Fortunately, scientists already have decades of experience contending with the complexities.

Spacecraft, for example, are equipped with their own clocks called oscillators, Gramling said.

“They maintain their own time,” Gramling said. “And most of our operations for spacecraft — even spacecraft that are all the way out at Pluto, or the Kuiper Belt, like New Horizons — (rely on) ground stations that are back on Earth. So everything they’re doing has to correlate with UTC.”
But those spacecraft also rely on their own kept time, Gramling said. Vehicles exploring deep into the solar system, for example, have to know — based on their own time scale — when they are approaching a planet in case the spacecraft needs to use that planetary body for navigational purposes, she added.
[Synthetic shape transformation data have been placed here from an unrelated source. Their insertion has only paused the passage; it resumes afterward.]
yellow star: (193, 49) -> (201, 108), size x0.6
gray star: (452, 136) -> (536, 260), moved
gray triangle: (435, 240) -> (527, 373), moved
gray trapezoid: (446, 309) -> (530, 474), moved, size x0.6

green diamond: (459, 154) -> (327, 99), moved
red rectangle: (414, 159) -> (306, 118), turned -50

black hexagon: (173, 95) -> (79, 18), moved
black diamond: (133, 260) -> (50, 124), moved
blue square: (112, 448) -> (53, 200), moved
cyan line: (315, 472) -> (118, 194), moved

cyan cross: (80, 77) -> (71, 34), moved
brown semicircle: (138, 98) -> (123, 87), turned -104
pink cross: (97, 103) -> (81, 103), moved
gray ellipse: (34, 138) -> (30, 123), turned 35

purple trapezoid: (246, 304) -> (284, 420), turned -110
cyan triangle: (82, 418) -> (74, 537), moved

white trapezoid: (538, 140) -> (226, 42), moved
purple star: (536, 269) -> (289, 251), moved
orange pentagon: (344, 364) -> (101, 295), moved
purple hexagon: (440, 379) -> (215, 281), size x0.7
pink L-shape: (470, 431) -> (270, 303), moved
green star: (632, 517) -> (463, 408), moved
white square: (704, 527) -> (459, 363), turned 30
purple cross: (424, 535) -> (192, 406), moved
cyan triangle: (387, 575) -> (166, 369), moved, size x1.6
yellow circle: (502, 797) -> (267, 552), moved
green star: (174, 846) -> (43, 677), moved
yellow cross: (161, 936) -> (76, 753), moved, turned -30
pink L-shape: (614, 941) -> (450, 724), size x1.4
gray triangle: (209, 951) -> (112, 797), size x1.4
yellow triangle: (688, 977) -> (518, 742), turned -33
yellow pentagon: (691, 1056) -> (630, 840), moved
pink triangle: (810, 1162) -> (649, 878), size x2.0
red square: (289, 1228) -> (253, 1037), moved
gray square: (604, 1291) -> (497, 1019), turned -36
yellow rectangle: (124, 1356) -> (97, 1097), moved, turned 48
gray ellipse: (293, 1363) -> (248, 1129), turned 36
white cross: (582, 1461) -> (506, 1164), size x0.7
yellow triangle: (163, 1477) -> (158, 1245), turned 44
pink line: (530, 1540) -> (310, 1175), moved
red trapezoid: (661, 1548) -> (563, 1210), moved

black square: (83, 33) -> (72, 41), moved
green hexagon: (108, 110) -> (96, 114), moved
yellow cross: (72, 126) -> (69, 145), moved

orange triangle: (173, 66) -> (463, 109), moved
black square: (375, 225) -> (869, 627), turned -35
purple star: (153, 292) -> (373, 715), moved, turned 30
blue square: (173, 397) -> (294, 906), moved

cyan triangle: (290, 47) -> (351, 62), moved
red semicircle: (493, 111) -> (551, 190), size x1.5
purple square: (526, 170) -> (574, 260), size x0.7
For 50 years, scientists have also been able to observe atomic clocks that are tucked aboard GPS satellites, which orbit Earth about 12,550 miles (20,200 kilometers) away — or about one-nineteenth the distance between our planet and the moon.

Studying those clocks has given scientists a great starting point to begin extrapolating further as they set out to establish a new time scale for the moon, Patla said.

“We can easily compare (GPS) clocks to clocks on the ground,” Patla said, adding that scientists have found a way to gently slow GPS clocks down, making them tick more in-line with Earth-bound clocks. “Obviously, it’s not as easy as it sounds, but it’s easier than making a mess.”